Japanese authorities will no longer be leaning so forcefully against the rising tide of global interest rates.

In time, it also means higher borrowing costs for the Japanese government, companies and consumers, and perhaps fewer foreign investment outflows from Japan - the world's biggest creditor - if rates at home turn attractive.

"Global investors will pay heed to the Bank of Japan's policy decision today, which signals a further step towards global monetary policy normalisation," said Frederic Neumann, chief Asia economist at HSBC in Hong Kong.

LAGGARD YEN

Quickening inflation at home, rising interest rates abroad and a falling yen currency had pressured policymakers to shift and is feeding expectations that a rise in short-term rates will follow.

Two-year Japanese government bond (JGB) yields , which track short-term expectations, made their sharpest jump since March 2020 on Tuesday to a 12-year high of 0.14 per cent.

Inflation ran above the BOJ's 2 per cent target for an 18th straight month in September, and the board revised up its forecasts to project it above 2 per cent this year and next.

The gap between 10-year Japanese yields and their U.S. equivalent also hit over 400 basis points in October - its widest for more than 22 years, which has driven the yen close to three-decade lows.

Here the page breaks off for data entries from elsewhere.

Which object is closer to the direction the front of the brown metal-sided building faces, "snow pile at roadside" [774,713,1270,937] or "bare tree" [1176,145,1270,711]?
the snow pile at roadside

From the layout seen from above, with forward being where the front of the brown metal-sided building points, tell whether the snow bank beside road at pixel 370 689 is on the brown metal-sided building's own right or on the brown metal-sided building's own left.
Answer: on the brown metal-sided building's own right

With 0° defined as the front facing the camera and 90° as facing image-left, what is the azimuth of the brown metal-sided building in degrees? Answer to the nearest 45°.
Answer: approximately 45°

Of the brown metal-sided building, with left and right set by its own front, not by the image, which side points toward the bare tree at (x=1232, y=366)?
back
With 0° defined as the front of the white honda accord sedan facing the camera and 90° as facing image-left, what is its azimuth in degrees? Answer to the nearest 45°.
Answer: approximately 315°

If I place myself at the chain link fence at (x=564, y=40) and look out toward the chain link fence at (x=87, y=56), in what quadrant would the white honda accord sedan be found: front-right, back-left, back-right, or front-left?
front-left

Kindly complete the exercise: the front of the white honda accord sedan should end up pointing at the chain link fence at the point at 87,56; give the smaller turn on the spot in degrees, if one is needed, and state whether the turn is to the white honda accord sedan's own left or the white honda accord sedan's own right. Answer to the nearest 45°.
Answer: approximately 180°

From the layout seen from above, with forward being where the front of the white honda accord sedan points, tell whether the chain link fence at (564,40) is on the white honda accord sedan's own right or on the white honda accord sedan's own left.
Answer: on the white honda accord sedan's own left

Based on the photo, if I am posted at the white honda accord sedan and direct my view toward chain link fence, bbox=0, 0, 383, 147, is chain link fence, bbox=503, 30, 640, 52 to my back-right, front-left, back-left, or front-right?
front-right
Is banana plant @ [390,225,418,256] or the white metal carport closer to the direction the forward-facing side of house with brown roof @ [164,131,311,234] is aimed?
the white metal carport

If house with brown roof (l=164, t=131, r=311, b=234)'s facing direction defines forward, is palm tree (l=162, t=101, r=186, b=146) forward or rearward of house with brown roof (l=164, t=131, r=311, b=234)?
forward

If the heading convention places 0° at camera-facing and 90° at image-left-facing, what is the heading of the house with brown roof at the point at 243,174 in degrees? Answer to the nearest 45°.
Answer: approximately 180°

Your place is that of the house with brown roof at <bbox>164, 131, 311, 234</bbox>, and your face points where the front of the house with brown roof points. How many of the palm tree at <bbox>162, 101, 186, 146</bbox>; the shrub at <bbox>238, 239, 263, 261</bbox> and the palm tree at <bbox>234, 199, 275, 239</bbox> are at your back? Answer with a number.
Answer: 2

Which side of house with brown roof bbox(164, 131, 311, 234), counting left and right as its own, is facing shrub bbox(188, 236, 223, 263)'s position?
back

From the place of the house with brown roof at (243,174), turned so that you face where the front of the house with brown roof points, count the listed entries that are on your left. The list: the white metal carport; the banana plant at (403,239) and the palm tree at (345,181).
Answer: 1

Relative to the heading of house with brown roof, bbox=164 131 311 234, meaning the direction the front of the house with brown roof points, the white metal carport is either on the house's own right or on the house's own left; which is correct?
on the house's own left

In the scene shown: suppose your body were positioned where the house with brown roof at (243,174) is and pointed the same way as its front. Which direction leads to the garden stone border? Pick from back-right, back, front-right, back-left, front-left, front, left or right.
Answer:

The BOJ spent some 9 trillion yen ($59.84 billion) defending its yield cap in October alone, according to Capital Economics' Thieliant.

"The BOJ apparently feared that sticking to 1 per cent would force the Bank to purchase a large amount of government bonds and further weaken the yen," said Hirofumi Suzuki, chief FX strategist at Sumitomo Mitsui Banking Corporation.

"As a result, the YCC framework seems to have become more of a dead letter."

To be sure, the BOJ has foreshadowed a gradual rather than a sudden exit -- in contrast to the Reserve Bank of Australia which abruptly ceased defending its yield target in 2021, later announcing the end of the policy after wild trade in the market.

In part, analysts said that explained why the yen fell on Tuesday to languish around 150, with a rally no longer expected until U.S. rates start falling or Japanese rates go up quickly enough to reverse so-called "carry" trades, where investors take advantage of differences in borrowing costs between countries.

BOJ Governor Kazuo Ueda said he has no pre-set ideas on the sequence of an end to yield curve control or negative rates, and that he doesn't expect the 10-year yield to sharply exceed 1 per cent on a sustained basis. It didn't on Tuesday.

But Ueda added that the bank will "accommodate a rise in long-term interest rates that reflect fundamentals."

It is likely the market will soon test what that means, to see when and how tenaciously the BOJ will respond with bond purchases if it thinks yields are rising too quickly.

"This is working, in a way, to increase the volatility of the global rates market," said Naka Matsuzawa, chief macro strategist at Nomura in Tokyo.

"It depends now how ... they operate on purchase operations."